By Daniel Hunter

A major study revealed last week that young people in England have the lowest levels of literacy and numeracy in the industrialised world. But possibly more worrying, is that according to a leading IT entrepreneur they are also lagging behind their future competitors when it comes to economic literacy.

"As an employer I find that time and time again young people aren't leaving school with the basic social and financial skills they are going to need if they are going to succeed in the world of work. I know that other employers think the same," said Scott Fletcher chairman and founder of UK cloud infrastructure specialists ANS Group.

"Academic qualifications are obviously very important but I believe we have to steer youngsters away from a totally academic route to learning. We need to imbue them with interpersonal and financial skills and a ruthless business instinct.

"The very nature of the curriculum and the influence of too many 'everyone is a winner' style teachers are training youngsters to believe that money and profit are dirty words. There is no attempt to instil in them the entrepreneurial aptitude including how to run their personal finances, read a P&L and balance sheet. These are skills they are going to need if they are to compete in modern business," said Mr Fletcher.

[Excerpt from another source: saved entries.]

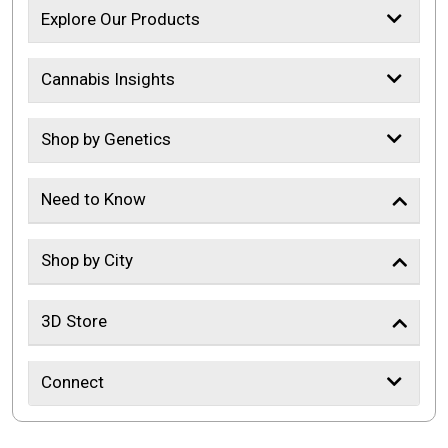
Explore Our Products
Cannabis Insights
Shop by Genetics
Need to Know
Shop by City
3D Store
Connect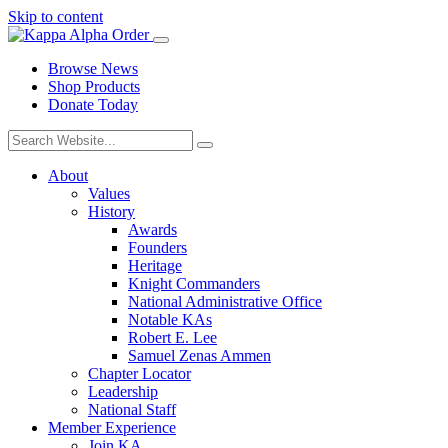
Skip to content
Browse News
Shop Products
Donate Today
About
Values
History
Awards
Founders
Heritage
Knight Commanders
National Administrative Office
Notable KAs
Robert E. Lee
Samuel Zenas Ammen
Chapter Locator
Leadership
National Staff
Member Experience
Join KA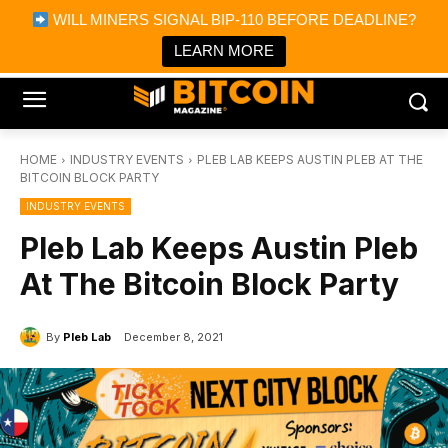
×
WILL MINERS SIGNAL BIP-110 BEFORE DEADLINE?
Bitcoin Magazine News
Get it
Bitcoin Magazine
LEARN MORE
Portfolio Tracker & Media
HOME
INDUSTRY EVENTS
PLEB LAB KEEPS AUSTIN PLEB AT THE
BITCOIN BLOCK PARTY
INDUSTRY EVENTS
Pleb Lab Keeps Austin Pleb
At The Bitcoin Block Party
By
Pleb Lab
December 8, 2021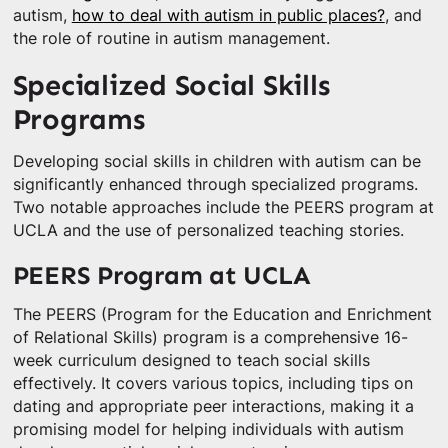
autism,
how to deal with autism in public places?
, and
the role of routine in autism management.
Specialized Social Skills
Programs
Developing social skills in children with autism can be
significantly enhanced through specialized programs.
Two notable approaches include the PEERS program at
UCLA and the use of personalized teaching stories.
PEERS Program at UCLA
The PEERS (Program for the Education and Enrichment
of Relational Skills) program is a comprehensive 16-
week curriculum designed to teach social skills
effectively. It covers various topics, including tips on
dating and appropriate peer interactions, making it a
promising model for helping individuals with autism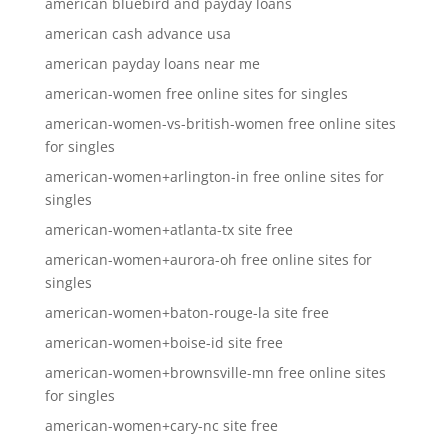
american bluebird and payday loans
american cash advance usa
american payday loans near me
american-women free online sites for singles
american-women-vs-british-women free online sites
for singles
american-women+arlington-in free online sites for
singles
american-women+atlanta-tx site free
american-women+aurora-oh free online sites for
singles
american-women+baton-rouge-la site free
american-women+boise-id site free
american-women+brownsville-mn free online sites
for singles
american-women+cary-nc site free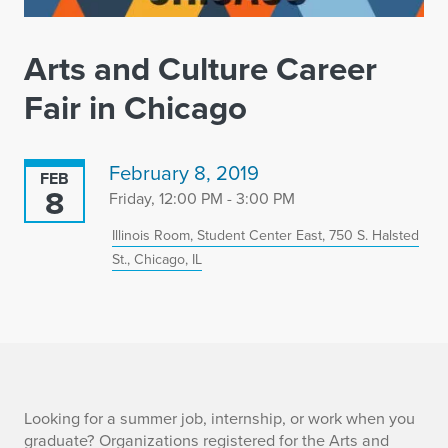
Arts and Culture Career
Fair in Chicago
February 8, 2019
FEB
8
Friday, 12:00 PM - 3:00 PM
Illinois Room, Student Center East, 750 S. Halsted
St., Chicago, IL
A
Looking for a summer job, internship, or work when you
graduate? Organizations registered for the Arts and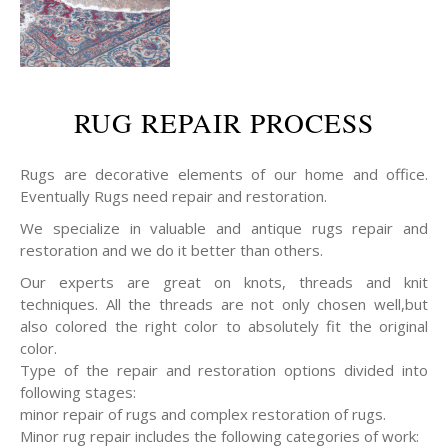
RUG REPAIR PROCESS
Rugs are decorative elements of our home and office.
Eventually Rugs need repair and restoration.
We specialize in valuable and antique rugs repair and
restoration and we do it better than others.
Our experts are great on knots, threads and knit
techniques. All the threads are not only chosen well,but
also colored the right color to absolutely fit the original
color.
Type of the repair and restoration options divided into
following stages:
minor repair of rugs and complex restoration of rugs.
Minor rug repair includes the following categories of work:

The study by the Organisation for Economic Co-operation and Development (OECD) found that 16 to 24 year-olds in England are falling behind their contemporaries in Asia and Europe for literacy and numeracy.

English youngsters were listed as 21st for numeracy and 22nd for literacy out of 24 countries and the OECD has warned of serious future skill shortages.

"The English educational system does nothing like enough to produce the entrepreneurs and business leaders of the future; which hardly bodes well for our country's future," said Mr Fletcher.

"In the main, teachers are not familiar with and have no contact with the business world. They are ill equipped to instil the entrepreneurial drive or acumen in their students that would enable them to become successful business owners and employees.

"In fact, I believe that some teachers actually hinder young people by telling them that 'money', 'acquisition', and 'wealth' are dirty words instead of promoting profit and success as a virtue."

"The whole way we prepare youngsters for the world of work needs to change," he said.

"For example, when I was at school I had Saturday jobs that introduced me to the world of work and controlling my own finances. I think that was a beneficial system but over the last 20 years most of those jobs have disappeared."

"I think that larger employers have a duty of care to provide Saturday jobs for youngsters and our curriculum needs to be radically reformed where the idea of pure academic teaching takes a back seat with practical skills winning through. I dream of the day when we have 10 year olds writing apps for the iPhone, the sooner the better." said Mr Fletcher.